Continue the passage on critical reviews of the How I Met Your Mother episode, starting after its final sentence.

**DOCUMENT SECTION**
++++++++
Donna Bowman of The A.V. Club gave the episode a B. She felt that the episode was a disappointment and failed to meet the excitement generated by the associated promotional material. Still, Bowman did praise Barney and Marshall's character development. Zach Oat of Television Without Pity gave the episode at B+ rating.

Robert Canning of IGN rated the episode an 8 out of 10. While he felt the plot was somewhat formulaic, Canning praised the narrative, particularly the performance of Lithgow and Harris. He labeled the b-plot as a highlight of the episode, noting how it was consistent with How I Met Your Mothers continuity, writing, "it was Barney's screwdriver gap in knowledge that drove the rest of the episode for Ted, Robin, Marshall and Lily. I've said before that its our knowledge of these characters and their history that make storylines like this work." Writing for Entertainment Weekly, Ken Tucker felt Lithgow's performance elevated the episode. Tucker noted how Lithgow gave a distinct performance, particularly his mannerisms, in both versions of the MacLaren's scene showcased his range. A number of reviews also praised the scene where Barney attempts to steal the basketball hoop, especially the emotional performances of Harris and Lithgow.
++++++++
**DATA PROVIDED**
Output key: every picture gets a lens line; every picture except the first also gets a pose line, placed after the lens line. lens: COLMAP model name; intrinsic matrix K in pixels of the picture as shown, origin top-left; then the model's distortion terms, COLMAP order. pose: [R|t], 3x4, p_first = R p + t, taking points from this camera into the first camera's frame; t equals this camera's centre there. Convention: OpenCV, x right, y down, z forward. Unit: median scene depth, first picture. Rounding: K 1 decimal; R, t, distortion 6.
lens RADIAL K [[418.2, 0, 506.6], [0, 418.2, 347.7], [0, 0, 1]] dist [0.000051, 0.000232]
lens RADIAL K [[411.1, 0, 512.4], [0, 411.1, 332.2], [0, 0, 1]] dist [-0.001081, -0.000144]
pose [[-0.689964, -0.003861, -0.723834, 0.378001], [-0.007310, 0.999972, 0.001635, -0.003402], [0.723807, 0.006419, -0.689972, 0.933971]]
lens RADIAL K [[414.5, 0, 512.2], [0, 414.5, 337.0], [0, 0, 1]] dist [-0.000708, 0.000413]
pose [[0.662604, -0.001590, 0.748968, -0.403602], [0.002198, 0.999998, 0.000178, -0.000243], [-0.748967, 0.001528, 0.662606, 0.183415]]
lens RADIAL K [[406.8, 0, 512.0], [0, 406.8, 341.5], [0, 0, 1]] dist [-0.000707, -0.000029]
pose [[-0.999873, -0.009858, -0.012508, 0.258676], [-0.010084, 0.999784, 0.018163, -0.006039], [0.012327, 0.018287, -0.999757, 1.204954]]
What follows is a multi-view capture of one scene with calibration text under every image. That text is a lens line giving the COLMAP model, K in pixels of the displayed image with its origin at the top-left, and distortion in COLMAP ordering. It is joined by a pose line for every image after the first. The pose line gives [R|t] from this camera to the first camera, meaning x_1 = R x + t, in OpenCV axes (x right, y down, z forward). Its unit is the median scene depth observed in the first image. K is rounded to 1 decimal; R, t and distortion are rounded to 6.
++++++++
**EXERCISE RESULT**
In a 2023 ranking for Collider, Neha Rawani labelled the episode the fourth saddest of the series, below season six's "Bad News" and above season nine's "Last Forever". She specifically called attention to the acting between Harris and Lithgow. In a 2025 ranking for How I Met Your Mothers 20th anniversary, Andrew McGowan of Variety listed "Legendaddy" as the 16th best episode of the series.